Yesterday, at the First Presbyterian Church on Emilie Road, several soldiers sat among the congregation; some were from the area and others from Fort Campbell, Ky., where Johnson was based. Two of them, wearing white gloves, stood solemnly on either side of Johnson's casket, which was draped in Old Glory.

The flag, Sgt. Nicholas Pierce said, would be folded and presented to the family at the grave at Beverly National Cemetery in Burlington County.
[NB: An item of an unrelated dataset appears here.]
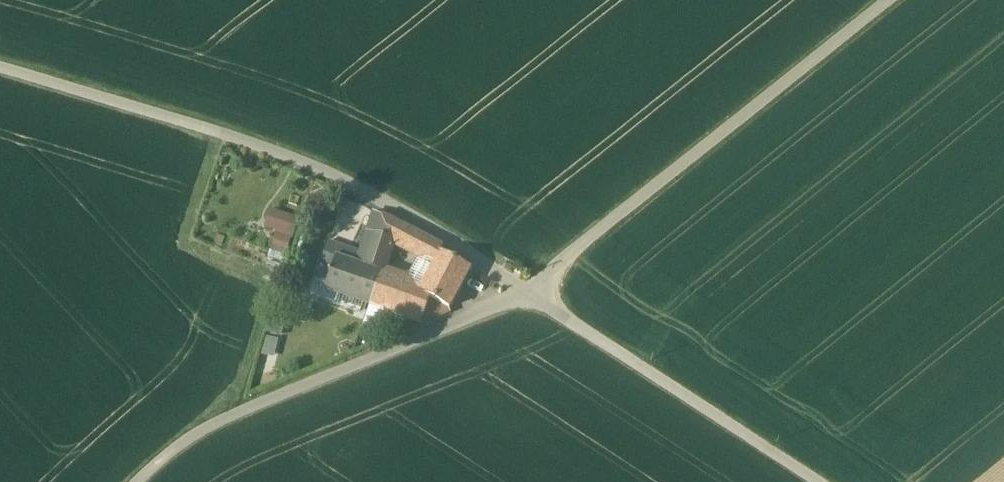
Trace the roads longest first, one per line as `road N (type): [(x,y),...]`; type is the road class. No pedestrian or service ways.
road 1 (unclassified): [(0,76),(293,159),(439,238),(818,481)]
road 2 (track): [(143,481),(190,438),(526,291),(890,0)]

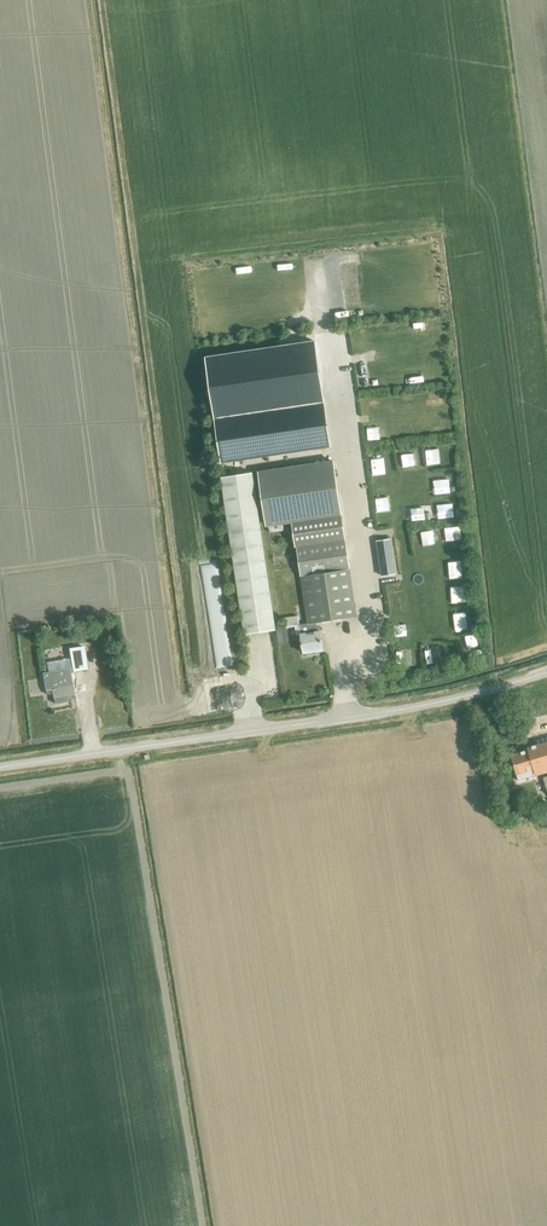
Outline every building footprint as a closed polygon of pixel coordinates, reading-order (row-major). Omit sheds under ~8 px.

At the church, longtime family friend Anne Watts performed a solo that harked back to the spirituals of old. In a eulogy read afterward by Elizabeth Carter, Johnson was remembered as a "plain nice guy" who lived in Bristol Township for 18 years, attended Harry S Truman High School, ran track and played football and spent hours at the neighborhood basketball court. He was also a graduate of Bucks County Technical School.

Tony Stallworth, another family friend, said Johnson's mother, Jennifer, who died two years ago, encouraged him to join the Army after graduating from high school because he was puzzled about what to do next.

Johnson enlisted in July 2000.

"I remember him coming with the papers and saying, 'Mr. Tony, I'm going in,' " Stallworth said. "He said to me, I'm going in as a boy, I'm coming back as a man.' "

Carter said Johnson achieved that goal.

"Maurice came back a man. He came back a champion," she said.

Johnson is survived by a daughter, Laniyah, 1; his sister, Keisha Johnson, 25; brothers Joshua Johnson, 19, and Abdul Hashim, 13; and other relatives.

Yesterday, as he stood outside the church surrounded by a throng of friends - some wearing ribbons with a photo of Johnson attached - Joshua Johnson reflected on his brother's life.

"He was a good guy," Joshua Johnson said. "He just did what was right."